A friend sent me a link to a research report issued by the Williams Institute at UCLA’s School of Law. The abstract pretty much says it all:

Approximately 133,000 LGBT workers in Indiana are not explicitly protected from discrimination under state law. Discrimination against LGBT employees in Indiana has been documented in court cases, administrative complaints, and other sources. Many corporate employers and public opinion in Indiana support protections for LGBT people in the workplace. If sexual orientation and gender identity were added to existing statewide non-discrimination laws, 61 additional complaints of discrimination would be filed with the Indiana Civil Rights Commission each year. Adding these characteristics to existing law would not be costly or burdensome for the state to enforce.

Recent polling discloses that 73% of Indiana residents support the inclusion of sexual orientation as a protected class under Indiana’s existing civil rights law. That’s 73% in Very Red Indiana.

Major employers in the state have worked with civil rights and civil liberties organizations in an effort to add “four little words” to the list of categories protected under the state’s civil rights statute:  sexual orientation and gender identity. So far, the legislature has exhibited zero interest in doing so.

I still remember a discussion in my undergraduate Law and Policy class a few years ago–at a time when the state was embroiled in debate over Mike Pence’s infamous effort to ensure that Hoosiers have the “religious freedom” to discriminate against their LGBTQ neighbors.
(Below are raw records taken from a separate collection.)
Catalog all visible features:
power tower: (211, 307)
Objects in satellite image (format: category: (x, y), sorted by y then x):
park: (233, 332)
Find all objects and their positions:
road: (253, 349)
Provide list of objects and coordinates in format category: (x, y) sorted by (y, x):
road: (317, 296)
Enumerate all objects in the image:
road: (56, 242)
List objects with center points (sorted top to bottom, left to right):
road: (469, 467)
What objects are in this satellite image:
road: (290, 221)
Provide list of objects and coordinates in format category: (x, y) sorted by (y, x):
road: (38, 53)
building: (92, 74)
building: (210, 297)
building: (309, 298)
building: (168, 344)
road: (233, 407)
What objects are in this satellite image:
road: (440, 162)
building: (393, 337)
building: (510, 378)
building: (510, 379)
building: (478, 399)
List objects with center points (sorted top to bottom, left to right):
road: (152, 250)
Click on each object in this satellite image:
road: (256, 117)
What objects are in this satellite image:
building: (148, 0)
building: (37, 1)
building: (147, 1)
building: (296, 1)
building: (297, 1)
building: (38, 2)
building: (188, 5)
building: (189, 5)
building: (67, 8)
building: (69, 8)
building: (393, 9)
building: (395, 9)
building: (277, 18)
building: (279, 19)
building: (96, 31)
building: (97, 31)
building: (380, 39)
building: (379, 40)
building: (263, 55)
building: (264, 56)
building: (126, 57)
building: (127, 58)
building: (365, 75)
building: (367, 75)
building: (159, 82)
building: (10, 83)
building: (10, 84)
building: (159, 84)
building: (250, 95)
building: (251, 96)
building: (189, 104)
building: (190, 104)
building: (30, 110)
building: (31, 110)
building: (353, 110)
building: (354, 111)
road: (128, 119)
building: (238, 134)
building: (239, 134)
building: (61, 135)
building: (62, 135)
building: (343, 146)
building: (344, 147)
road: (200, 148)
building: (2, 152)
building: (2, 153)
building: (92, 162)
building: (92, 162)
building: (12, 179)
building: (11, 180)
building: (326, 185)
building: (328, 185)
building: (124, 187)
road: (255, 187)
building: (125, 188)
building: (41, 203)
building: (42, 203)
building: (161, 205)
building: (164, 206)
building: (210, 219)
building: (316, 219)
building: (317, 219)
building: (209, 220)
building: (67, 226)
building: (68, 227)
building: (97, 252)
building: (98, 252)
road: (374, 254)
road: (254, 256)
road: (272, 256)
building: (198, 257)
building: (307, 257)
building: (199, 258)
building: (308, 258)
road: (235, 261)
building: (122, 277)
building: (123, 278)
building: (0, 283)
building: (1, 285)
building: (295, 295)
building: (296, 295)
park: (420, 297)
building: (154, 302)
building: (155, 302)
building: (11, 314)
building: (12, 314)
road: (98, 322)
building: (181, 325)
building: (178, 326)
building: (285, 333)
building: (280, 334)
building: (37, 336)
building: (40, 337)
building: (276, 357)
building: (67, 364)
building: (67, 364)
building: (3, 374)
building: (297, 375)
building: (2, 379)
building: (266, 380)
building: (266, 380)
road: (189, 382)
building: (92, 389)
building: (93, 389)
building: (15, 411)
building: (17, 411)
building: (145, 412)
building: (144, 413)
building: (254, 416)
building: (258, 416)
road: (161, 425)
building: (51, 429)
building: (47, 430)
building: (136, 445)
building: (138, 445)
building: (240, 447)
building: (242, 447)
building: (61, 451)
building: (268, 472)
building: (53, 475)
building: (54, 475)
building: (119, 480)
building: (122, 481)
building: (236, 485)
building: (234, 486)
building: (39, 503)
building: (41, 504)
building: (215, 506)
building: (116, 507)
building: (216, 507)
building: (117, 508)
An African-American student was stunned to learn that, in Indiana, an employer could legally fire someone simply for being gay.

Shaking her head, she said “Black people often don’t get justice, but at least there’s a law on the books! At least there’s an official position that discrimination against us is wrong!”

The public outrage over Pence’s RFRA led to a subsequent “clarification” (cough cough) that the measure would not override provisions of local Human Rights Ordinances that do proscribe discrimination on the basis of sexual orientation. A number of city councils around the state promptly added those protections to their Ordinances, which was gratifying.

The problem, as the research points out, is twofold: municipal ordinances in Indiana don’t have much in the way of “teeth.” They are more symbolic than legally effective. Worse, for LGBTQ folks who don’t live in one of those municipalities, there are no protections at all.

The result: Only 36% of Indiana’s workforce is covered by local non-discrimination laws or executive orders that prohibit discrimination based on sexual orientation and gender identity. And that discrimination occurs with depressing regularity.

– In response to the National Transgender Discrimination Survey, 75 percent of respondents from Indiana reported experiencing harassment or mistreatment at work, 30 percent reported losing a job, 21 percent reported being denied a promotion, and 48% reported not being hired because of their gender identity or expression at some point in their lives.

– Several recent instances of employment discrimination against LGBT people in Indiana have been documented in court cases and administrative complaints, including reports from public and private sector workers.

– Census data show that in Indiana, the median income of men in same-sex couples is 34 percent lower than that of men married to different-sex partners.

– Aggregated data from two large public opinion polls found that 79 percent of Indiana residents think that LGBT people experience a moderate amount to a lot of discrimination in the state.

Four little words. Why is that so hard?